--- START OF Page text ---
Let $a$, $b$, $c$ be non-negative real numbers such that $ab + bc + ca = 3$. Suppose that \[a^3 b + b^3 c + c^3 a + 2abc(a + b + c) = \frac{9}{2}.\] What is the minimum possible value of $ab^3 + bc^3 + ca^3$?
This is an HMMT problem, with a solution here.
However, it is unnatural to start with $$ab(b+c-2a)^2+bc(c+a-2b)^2+ca(a+b-2c)^2\ge0.$$ So I want to find a solution that is easier to come up with.
Does $pqr$ method help here?
Remark. Here is my proof. We use the trick in my answers: P1, P2, etc.
We have \begin{align*} &ab^3 + bc^3 + ca^3 - 18\\ ={}& ab^3 + bc^3 + ca^3 - 18\\ &\qquad + 4\left(a^3b + b^3c + c^3a + 2abc(a + b + c) - \frac92\right)\\ &\qquad -24 (ab + bc + ca - 3)\\ ={}& 4(a^3b + b^3c + c^3a) + ab^3 + bc^3 + ca^3\\ &\qquad + 8abc(a + b + c) - 24(ab + bc + ca) + 36\\ ={}& ab(2a - b)^2 + bc(2b - c)^2 + ca(2c - a)^2 + 4(ab + bc + ca - 3)^2\\ \ge{}& 0. \end{align*}
--- END OF Page text ---
_Challenge_.
Retype the inequality problem thread in full, word for word. These records come from a separate source.
--- START OF Dataset rows ---
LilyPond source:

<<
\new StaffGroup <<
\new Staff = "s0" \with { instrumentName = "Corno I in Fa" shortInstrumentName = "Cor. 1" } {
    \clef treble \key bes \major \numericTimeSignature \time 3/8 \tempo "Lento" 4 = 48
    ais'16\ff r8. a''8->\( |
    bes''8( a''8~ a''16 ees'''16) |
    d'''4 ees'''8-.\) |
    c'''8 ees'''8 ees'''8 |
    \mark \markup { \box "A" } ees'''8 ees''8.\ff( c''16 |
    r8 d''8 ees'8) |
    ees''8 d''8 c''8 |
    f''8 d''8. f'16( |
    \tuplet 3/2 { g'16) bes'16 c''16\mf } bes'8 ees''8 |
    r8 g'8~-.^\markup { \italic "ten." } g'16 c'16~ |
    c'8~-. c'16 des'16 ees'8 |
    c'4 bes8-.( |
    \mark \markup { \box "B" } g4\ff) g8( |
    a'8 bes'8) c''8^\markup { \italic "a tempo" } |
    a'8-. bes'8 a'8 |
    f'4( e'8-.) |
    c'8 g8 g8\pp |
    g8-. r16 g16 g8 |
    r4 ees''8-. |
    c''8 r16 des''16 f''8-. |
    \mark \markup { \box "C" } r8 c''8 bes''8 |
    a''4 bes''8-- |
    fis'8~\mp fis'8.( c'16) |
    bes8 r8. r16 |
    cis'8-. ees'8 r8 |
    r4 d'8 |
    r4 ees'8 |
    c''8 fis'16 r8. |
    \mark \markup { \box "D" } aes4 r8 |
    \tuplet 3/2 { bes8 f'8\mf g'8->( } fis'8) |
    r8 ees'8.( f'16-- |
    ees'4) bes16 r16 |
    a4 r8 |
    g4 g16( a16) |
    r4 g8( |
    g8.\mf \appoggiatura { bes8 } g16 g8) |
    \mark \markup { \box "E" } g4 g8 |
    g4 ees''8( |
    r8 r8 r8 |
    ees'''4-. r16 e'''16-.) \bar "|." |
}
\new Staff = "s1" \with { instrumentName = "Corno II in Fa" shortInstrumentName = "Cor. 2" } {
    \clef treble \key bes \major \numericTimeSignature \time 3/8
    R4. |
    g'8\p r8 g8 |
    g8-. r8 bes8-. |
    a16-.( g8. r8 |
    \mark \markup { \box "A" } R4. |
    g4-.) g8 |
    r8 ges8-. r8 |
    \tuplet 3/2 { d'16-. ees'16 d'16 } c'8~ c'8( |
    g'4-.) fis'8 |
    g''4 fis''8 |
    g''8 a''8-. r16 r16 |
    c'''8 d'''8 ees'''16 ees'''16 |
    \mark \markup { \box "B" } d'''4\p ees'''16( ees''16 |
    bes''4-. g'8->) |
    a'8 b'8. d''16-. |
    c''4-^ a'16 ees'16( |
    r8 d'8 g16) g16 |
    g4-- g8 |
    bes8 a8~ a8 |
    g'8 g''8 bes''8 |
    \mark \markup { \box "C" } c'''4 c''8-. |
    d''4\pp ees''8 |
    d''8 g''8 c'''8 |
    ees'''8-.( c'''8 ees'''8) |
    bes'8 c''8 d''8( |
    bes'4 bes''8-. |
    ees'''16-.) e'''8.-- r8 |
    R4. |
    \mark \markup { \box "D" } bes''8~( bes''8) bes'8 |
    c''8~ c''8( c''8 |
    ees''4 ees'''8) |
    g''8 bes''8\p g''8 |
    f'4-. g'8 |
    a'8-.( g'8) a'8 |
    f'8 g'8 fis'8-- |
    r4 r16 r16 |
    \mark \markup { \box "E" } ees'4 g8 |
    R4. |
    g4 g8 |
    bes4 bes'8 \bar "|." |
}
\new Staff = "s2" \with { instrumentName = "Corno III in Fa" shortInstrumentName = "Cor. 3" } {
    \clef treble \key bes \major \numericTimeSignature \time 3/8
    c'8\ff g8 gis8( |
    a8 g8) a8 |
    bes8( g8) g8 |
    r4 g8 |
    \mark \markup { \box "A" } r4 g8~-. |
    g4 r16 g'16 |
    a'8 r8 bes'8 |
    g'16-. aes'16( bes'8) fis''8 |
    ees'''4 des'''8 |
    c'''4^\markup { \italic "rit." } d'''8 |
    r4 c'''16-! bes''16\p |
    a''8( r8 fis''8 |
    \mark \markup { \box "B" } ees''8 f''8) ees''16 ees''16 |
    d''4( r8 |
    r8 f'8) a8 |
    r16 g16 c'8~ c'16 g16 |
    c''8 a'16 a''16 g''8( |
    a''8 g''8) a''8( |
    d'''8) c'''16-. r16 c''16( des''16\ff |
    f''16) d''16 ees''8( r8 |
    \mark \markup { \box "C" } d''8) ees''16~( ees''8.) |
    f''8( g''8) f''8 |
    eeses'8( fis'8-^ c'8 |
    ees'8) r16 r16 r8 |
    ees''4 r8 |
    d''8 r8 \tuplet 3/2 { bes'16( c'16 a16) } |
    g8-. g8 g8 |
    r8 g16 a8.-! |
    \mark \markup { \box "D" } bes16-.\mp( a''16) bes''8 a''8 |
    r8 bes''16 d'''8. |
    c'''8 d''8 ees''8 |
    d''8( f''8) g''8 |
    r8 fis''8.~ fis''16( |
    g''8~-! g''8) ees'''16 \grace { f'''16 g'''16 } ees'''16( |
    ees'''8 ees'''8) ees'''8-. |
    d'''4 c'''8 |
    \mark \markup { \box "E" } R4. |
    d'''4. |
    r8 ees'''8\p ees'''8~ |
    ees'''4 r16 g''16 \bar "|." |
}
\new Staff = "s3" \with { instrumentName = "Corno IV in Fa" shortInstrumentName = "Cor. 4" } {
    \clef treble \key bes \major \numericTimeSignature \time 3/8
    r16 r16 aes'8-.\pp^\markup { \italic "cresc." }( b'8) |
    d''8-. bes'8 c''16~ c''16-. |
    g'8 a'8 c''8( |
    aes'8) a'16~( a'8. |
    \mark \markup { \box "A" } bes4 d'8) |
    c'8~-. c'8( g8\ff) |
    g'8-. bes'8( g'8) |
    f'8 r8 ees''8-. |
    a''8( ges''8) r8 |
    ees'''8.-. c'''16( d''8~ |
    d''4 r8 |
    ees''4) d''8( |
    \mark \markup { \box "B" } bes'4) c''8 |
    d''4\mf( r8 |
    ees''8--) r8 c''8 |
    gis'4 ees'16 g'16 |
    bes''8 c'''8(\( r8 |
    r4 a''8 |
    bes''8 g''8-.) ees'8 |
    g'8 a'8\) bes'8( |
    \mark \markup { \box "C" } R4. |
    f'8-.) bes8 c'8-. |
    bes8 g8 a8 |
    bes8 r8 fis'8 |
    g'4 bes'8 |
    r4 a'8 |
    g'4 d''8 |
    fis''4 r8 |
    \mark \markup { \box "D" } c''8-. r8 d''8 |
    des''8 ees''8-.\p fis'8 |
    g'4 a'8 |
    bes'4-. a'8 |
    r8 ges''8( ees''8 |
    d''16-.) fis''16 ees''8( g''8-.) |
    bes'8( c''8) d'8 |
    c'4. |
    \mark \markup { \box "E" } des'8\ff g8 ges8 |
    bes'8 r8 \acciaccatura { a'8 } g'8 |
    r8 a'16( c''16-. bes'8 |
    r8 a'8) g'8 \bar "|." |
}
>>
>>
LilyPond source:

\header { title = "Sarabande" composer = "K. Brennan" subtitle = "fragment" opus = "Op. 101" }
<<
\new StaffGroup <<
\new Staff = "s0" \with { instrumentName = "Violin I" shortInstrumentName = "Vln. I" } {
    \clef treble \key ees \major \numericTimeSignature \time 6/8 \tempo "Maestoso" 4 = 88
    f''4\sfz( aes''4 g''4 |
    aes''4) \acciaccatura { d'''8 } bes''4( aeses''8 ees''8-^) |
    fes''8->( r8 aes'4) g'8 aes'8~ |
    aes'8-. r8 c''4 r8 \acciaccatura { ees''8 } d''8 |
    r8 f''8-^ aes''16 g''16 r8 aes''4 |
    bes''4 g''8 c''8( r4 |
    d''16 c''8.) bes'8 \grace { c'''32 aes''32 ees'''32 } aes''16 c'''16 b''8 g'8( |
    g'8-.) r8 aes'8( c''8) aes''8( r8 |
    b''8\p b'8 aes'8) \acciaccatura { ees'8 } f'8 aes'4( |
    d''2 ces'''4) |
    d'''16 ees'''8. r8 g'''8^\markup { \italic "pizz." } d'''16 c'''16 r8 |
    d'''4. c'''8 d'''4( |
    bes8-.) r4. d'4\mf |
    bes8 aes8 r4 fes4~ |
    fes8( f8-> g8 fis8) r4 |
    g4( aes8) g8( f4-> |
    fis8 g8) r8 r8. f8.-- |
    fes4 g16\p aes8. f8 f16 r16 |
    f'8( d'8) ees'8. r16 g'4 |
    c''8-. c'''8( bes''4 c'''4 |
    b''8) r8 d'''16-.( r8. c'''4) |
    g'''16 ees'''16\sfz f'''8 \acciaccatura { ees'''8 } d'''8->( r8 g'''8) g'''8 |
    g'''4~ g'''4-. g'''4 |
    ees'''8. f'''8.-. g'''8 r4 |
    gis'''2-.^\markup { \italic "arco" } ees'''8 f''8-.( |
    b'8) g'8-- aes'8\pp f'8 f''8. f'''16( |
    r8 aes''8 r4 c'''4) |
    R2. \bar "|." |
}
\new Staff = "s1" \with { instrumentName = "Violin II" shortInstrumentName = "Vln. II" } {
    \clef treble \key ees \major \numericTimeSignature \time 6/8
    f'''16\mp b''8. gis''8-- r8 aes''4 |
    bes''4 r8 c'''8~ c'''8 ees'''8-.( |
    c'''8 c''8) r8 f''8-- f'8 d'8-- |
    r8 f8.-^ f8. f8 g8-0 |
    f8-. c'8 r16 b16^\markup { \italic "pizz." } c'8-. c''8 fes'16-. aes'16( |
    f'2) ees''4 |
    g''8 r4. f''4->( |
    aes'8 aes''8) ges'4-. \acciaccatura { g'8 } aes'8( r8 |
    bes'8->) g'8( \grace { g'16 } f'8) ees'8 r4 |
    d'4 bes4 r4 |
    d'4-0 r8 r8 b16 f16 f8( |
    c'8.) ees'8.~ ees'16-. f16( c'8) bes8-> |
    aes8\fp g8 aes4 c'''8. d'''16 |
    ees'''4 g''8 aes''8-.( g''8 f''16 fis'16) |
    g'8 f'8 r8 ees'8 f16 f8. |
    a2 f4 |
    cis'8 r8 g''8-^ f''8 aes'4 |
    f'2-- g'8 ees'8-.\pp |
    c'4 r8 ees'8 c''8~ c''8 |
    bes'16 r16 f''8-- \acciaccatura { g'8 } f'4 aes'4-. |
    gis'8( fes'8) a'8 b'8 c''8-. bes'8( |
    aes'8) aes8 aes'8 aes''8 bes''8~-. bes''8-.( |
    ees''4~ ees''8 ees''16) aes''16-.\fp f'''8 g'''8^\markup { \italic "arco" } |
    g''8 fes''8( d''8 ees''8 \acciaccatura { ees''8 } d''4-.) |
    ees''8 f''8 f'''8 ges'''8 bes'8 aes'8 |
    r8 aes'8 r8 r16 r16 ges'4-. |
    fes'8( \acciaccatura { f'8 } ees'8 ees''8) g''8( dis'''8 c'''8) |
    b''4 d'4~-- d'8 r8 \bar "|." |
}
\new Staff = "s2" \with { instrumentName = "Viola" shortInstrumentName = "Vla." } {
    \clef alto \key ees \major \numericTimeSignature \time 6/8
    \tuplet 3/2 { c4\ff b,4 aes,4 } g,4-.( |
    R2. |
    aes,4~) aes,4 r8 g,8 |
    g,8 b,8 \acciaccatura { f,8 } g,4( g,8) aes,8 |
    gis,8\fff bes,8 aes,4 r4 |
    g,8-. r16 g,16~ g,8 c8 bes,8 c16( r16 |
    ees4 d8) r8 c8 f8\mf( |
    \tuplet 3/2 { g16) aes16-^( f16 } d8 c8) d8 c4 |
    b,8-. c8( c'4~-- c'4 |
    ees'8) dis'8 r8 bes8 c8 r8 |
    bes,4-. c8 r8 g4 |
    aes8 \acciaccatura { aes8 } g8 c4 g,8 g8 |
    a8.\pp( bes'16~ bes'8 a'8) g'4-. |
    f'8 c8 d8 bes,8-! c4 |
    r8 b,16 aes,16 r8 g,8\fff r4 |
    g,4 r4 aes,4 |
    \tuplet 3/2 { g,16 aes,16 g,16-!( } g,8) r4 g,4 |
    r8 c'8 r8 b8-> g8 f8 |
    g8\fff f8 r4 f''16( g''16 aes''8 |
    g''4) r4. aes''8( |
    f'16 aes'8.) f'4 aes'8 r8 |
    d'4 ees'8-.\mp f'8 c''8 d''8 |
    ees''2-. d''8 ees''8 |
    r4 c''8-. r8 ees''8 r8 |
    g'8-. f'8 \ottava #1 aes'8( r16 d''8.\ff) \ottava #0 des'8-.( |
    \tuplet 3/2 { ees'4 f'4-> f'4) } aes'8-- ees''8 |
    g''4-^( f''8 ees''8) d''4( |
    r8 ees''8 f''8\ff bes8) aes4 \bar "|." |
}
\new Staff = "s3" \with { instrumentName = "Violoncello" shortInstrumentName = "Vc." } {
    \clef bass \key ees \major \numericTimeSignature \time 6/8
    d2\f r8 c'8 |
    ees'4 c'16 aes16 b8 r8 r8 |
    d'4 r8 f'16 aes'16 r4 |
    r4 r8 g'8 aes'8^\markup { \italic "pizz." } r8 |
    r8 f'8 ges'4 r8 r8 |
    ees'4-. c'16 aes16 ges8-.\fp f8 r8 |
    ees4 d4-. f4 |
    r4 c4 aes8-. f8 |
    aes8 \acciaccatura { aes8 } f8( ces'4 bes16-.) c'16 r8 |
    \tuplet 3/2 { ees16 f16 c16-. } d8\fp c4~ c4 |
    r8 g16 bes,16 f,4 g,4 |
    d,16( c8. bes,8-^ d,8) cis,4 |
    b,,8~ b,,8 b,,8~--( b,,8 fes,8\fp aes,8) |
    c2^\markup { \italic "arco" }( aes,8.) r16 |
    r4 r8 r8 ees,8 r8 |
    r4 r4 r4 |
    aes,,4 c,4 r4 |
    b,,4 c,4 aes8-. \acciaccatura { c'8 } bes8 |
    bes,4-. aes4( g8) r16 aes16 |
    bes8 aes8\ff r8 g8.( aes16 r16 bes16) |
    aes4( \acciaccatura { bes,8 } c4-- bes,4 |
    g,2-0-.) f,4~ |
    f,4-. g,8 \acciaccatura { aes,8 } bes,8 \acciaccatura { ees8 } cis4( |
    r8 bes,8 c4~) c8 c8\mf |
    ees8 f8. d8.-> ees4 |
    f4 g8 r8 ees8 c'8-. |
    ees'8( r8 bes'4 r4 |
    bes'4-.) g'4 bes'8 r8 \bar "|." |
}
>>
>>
--- END OF Dataset rows ---
_Result for this exercise_.
Let $a$, $b$, $c$ be non-negative real numbers such that $ab + bc + ca = 3$. Suppose that \[a^3 b + b^3 c + c^3 a + 2abc(a + b + c) = \frac{9}{2}.\] What is the minimum possible value of $ab^3 + bc^3 + ca^3$?
This is an HMMT problem, with a solution here.
However, it is unnatural to start with $$ab(b+c-2a)^2+bc(c+a-2b)^2+ca(a+b-2c)^2\ge0.$$ So I want to find a solution that is easier to come up with.
Does $pqr$ method help here?
Remark. Here is my proof. We use the trick in my answers: P1, P2, etc.
We have \begin{align*} &ab^3 + bc^3 + ca^3 - 18\\ ={}& ab^3 + bc^3 + ca^3 - 18\\ &\qquad + 4\left(a^3b + b^3c + c^3a + 2abc(a + b + c) - \frac92\right)\\ &\qquad -24 (ab + bc + ca - 3)\\ ={}& 4(a^3b + b^3c + c^3a) + ab^3 + bc^3 + ca^3\\ &\qquad + 8abc(a + b + c) - 24(ab + bc + ca) + 36\\ ={}& ab(2a - b)^2 + bc(2b - c)^2 + ca(2c - a)^2 + 4(ab + bc + ca - 3)^2\\ \ge{}& 0. \end{align*}